I don’t mind admitting I was nervous as hell on the day of the pitch. I knew there was no guarantee of anything — there’d be plenty of other people there with strong material. I just knew deep down that this pitch was important. It was the sort of gut feeling I’ve learned to trust. There’s an enormous amount of luck that goes into getting an agent — anyone that tells you differently is lying — and I knew this was an opportunity to stand out from the pack, so that when it came to submitting, there’d be a degree of familiarity to it for Harry.
The night went well. Like the irritating swot at school, I was the first to stick my hand up when it was time to pitch, and I delivered it fairly well. I’m one of those distrustful freaks that enjoys public speaking. Harry seemed to like the ‘Line of Duty meets Ghost’ comparison. It took me several hours to come down from it, but I’d done it.
A few weeks later, it was time to submit. The accepted practice is to not put all your eggs in one basket and submit to several agents at once, so I sent The Dying Squad out to five, including Harry.

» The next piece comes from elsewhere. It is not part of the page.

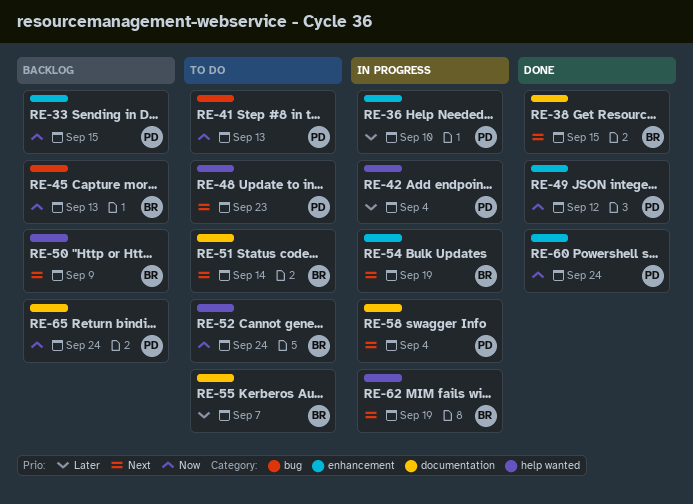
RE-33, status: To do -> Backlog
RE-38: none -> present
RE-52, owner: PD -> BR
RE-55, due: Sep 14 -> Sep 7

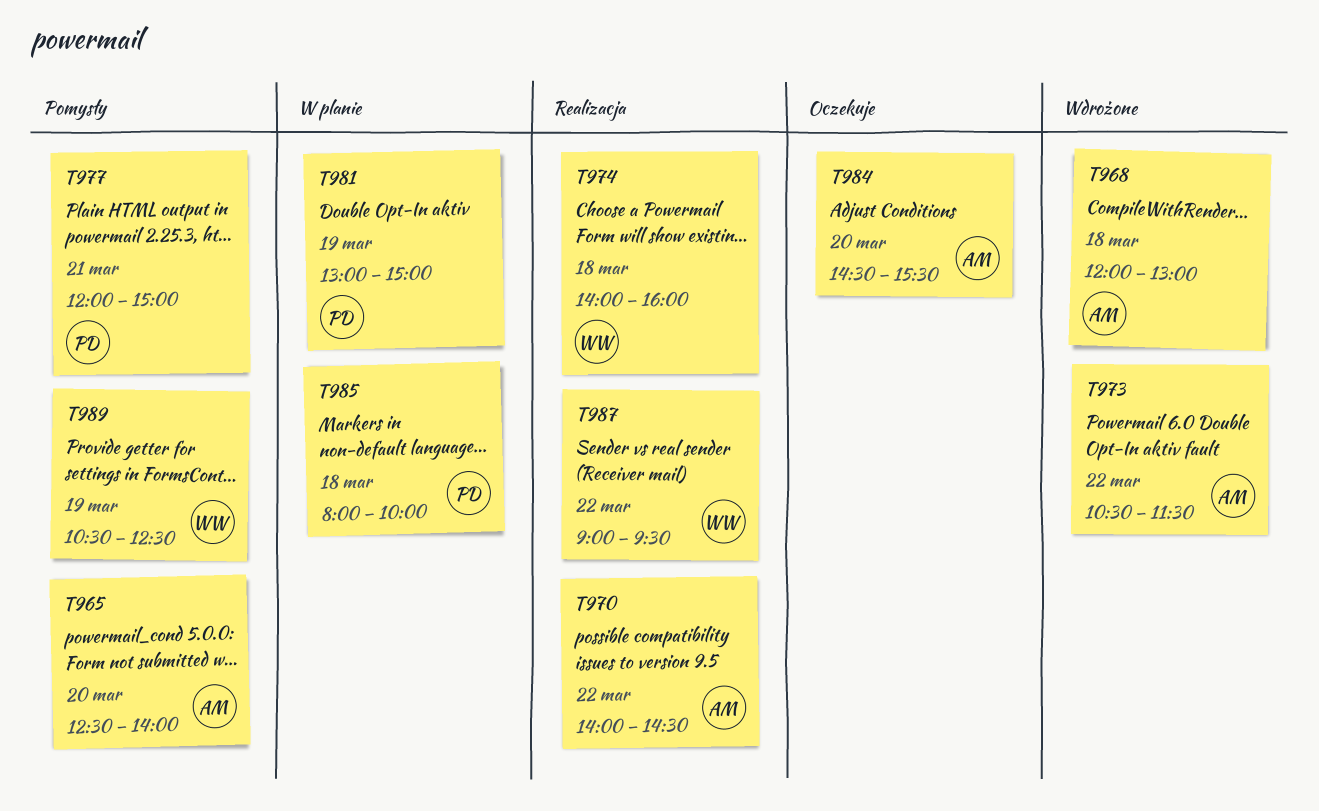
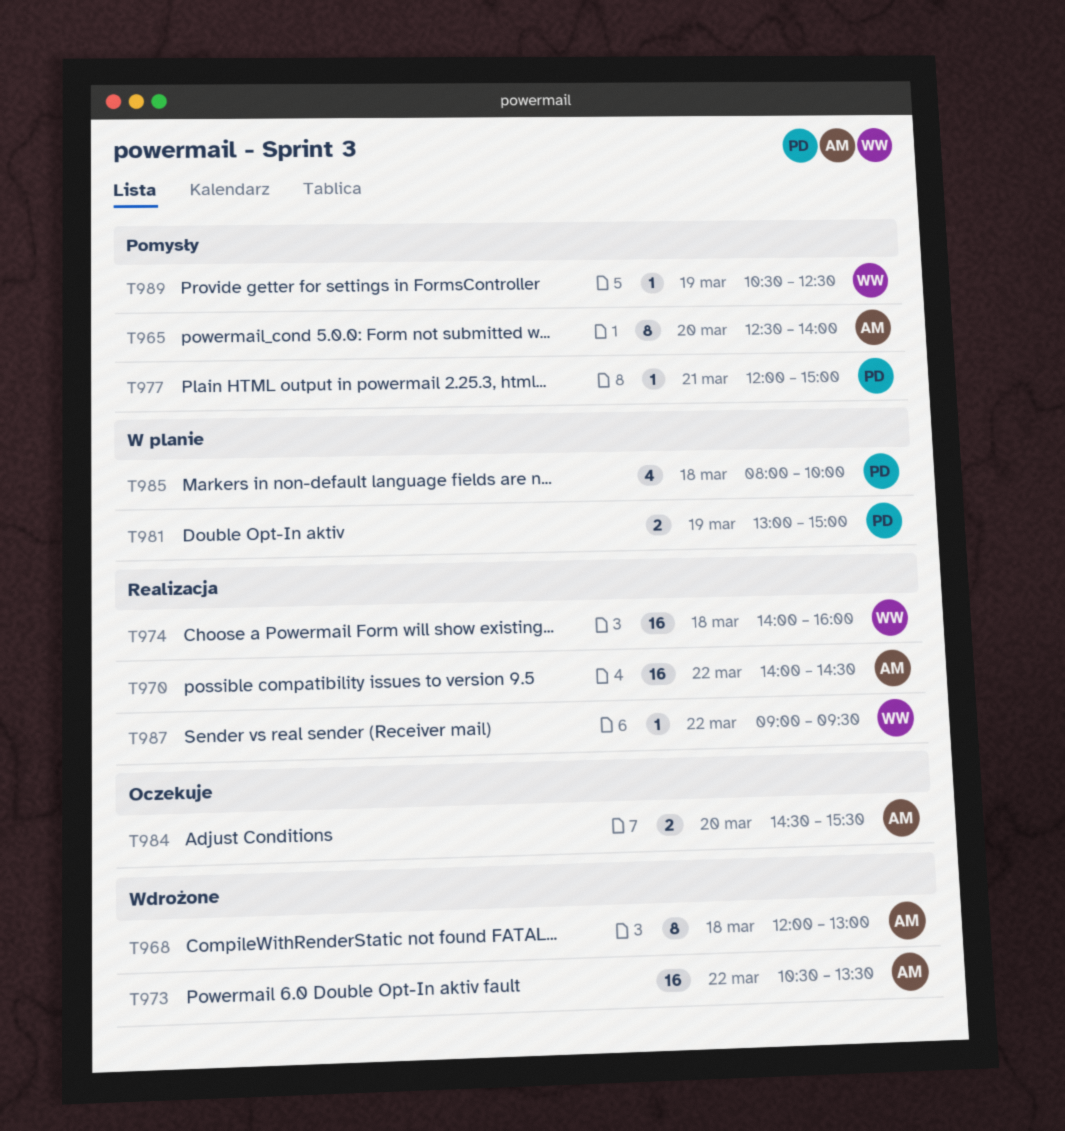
T973, ends: 11:30 -> 13:30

Whereas the other submissions had been a long wait for generic rejections, it was apparent pretty much straight away that this was going to be different; within twenty-four hours, I’d had five full manuscript requests.

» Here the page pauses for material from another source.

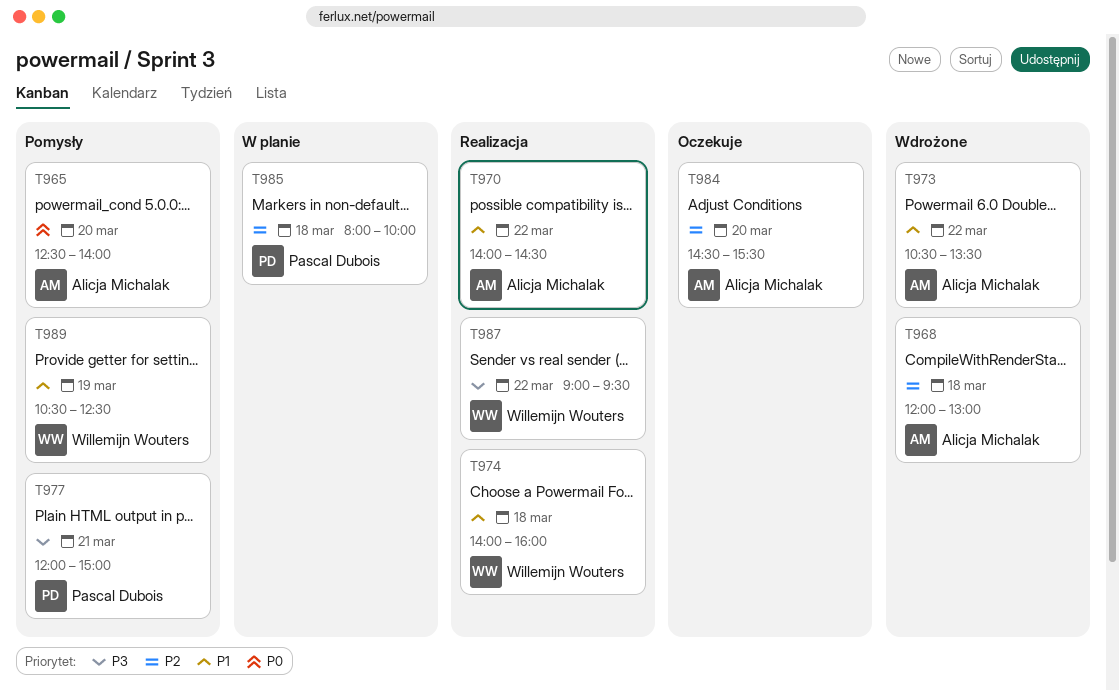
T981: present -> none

Then, on the Thursday, I got the momentous call. Harry loved the book and wanted to meet the next day. This coincided with a night out I’d already planned, which was fortunate in terms of celebrating, but unfortunate for my hangover the next morning. We met at a coffee shop, Harry outlined what he thought the book could do and offered me representation. I thanked him and accepted the next day.
It was very tough getting to that point. I had to swim through a sea of rejection. For a good while afterwards, I almost didn’t trust that it had happened, especially when Harry sold the book to Gollancz, a mere five weeks afterwards signing with him. I was happy, of course, but I was also a little wary. It was something I’d wanted for so long and I almost couldn’t believe that I’d got it. But I had, and The Dying Squad was released on July 22nd. Going into Goldsboro Books to sign 250 limited edition copies (and discovering they’d all sold out) was one of the greatest moments of my life. That moment wouldn’t have happened without the help of Harry.
Thank you for your time today, Adam. It has been a pleasure to find out all about your journey to getting your literary agent!
Bio: Adam is a London-based filmmaker who’s shot commercials for brands such as McLaren, Primark and Vice, and music videos for Britpop veterans as well as fresh on the scene alt-country stars. He began his film career by writing and directing three features: the first sold to Netflix; the second and third won awards and critical acclaim at festivals worldwide. A graduate of the Curtis Brown Creative novel writing course, The Dying Squad is Adam’s debut novel.